The release about Choi’s move is glowing, though it doesn’t off an explanation of why Choi is leaving or what her next move may be, though many federal employees are eventually lured into higher paying jobs in the private sector. (We’ve reached out to learn more.)
Choi was appointed to lead the SEC’s Bay Area office in 2013, and with a staff of 130 enforcement attorneys, accountants, investigators, and compliance examiners, it has brought enforcements against numerous high-fliers, including, most recently, Tesla’s Elon Musk, who was made to step down as chairman of the company for a period of at least three years after he was accused of fraud for tweeting that he had secured company for the car company when he had not.

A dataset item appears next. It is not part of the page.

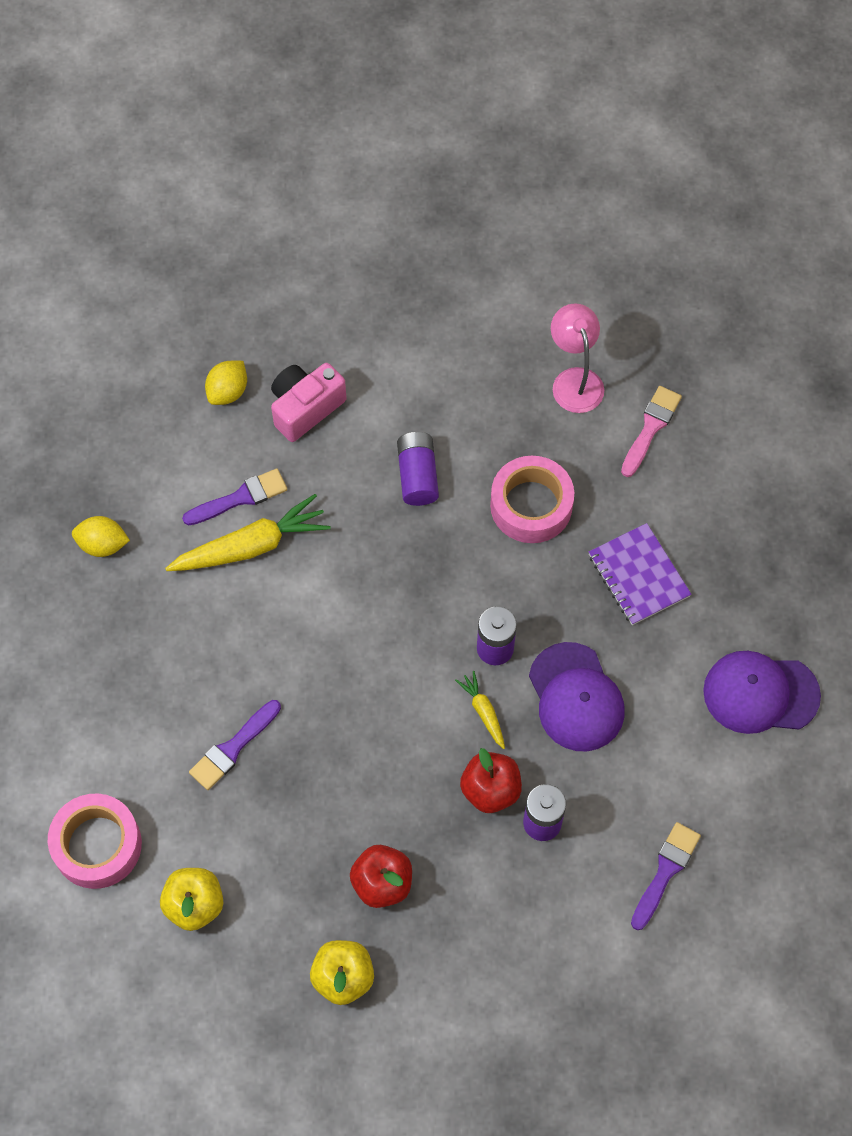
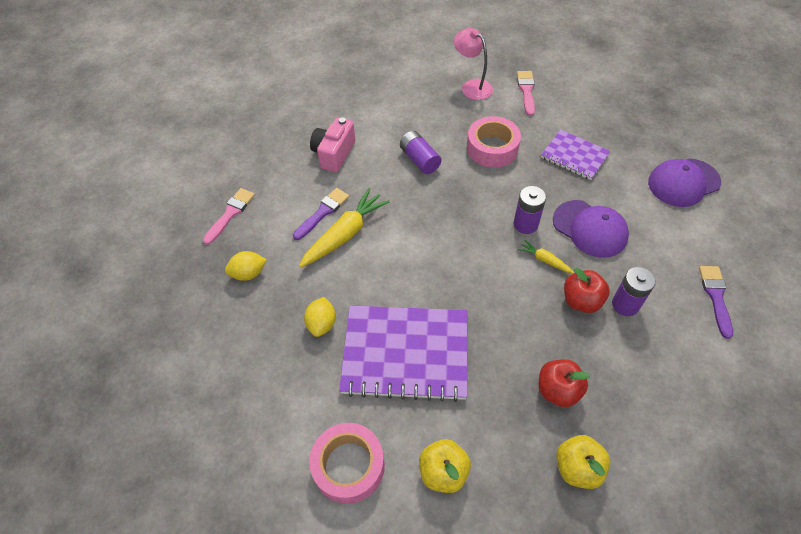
camera: 25 degrees left, 10 degrees down
purple brush [189,700,281,790] -> purple notebook [339,305,467,402]
yellow lemon [205,361,247,405] -> yellow lemon moved to [304,297,336,337]
none -> pink brush [203,188,255,245]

As part of that same settlement, Musk had to pay a $20 million fine; Tesla promised to put in place a system for monitoring Musk’s statements to the public about the company; and Tesla agreed to pay a separate $20 million fine and to appoint two independent directors to the board. It has since appointed longtime board member Robyn Denholm as new chair to replace Musk.
In September, we had talked with Choi on stage at our San Francisco Disrupt show about another of the agency’s most famous cases to date: Theranos, the blood-testing company that was recently dissolved but was charged with massive civil fraud by the SEC back in March.
It was a case that the SEC spent nearly two years building, and when we talked with Choi about what took so long, she explained how resource-intensive nature of the SEC’s work in some detail.
The SEC’s Bay Area office oversees a surprising number of regions, including Portland, Seattle, Idaho, Montana, and Alaska.
It has not yet announced who will replace Choi.
The SEC just today announced that it has settled charges against boxer Floyd Mayweather Jr. and music producer DJ Khaled for failing to disclose payments they received for promoting investments in ICOs, though the case was pursued by the agency’s New York office.
Mayweather agreed to pay $300,000 in disgorgement, a $300,000 penalty, and $14,775 in what’s called prejudgment interest. Khaled agreed to pay $50,000 in disgorgement, a $100,000 penalty, and $2,725 in prejudgment interest.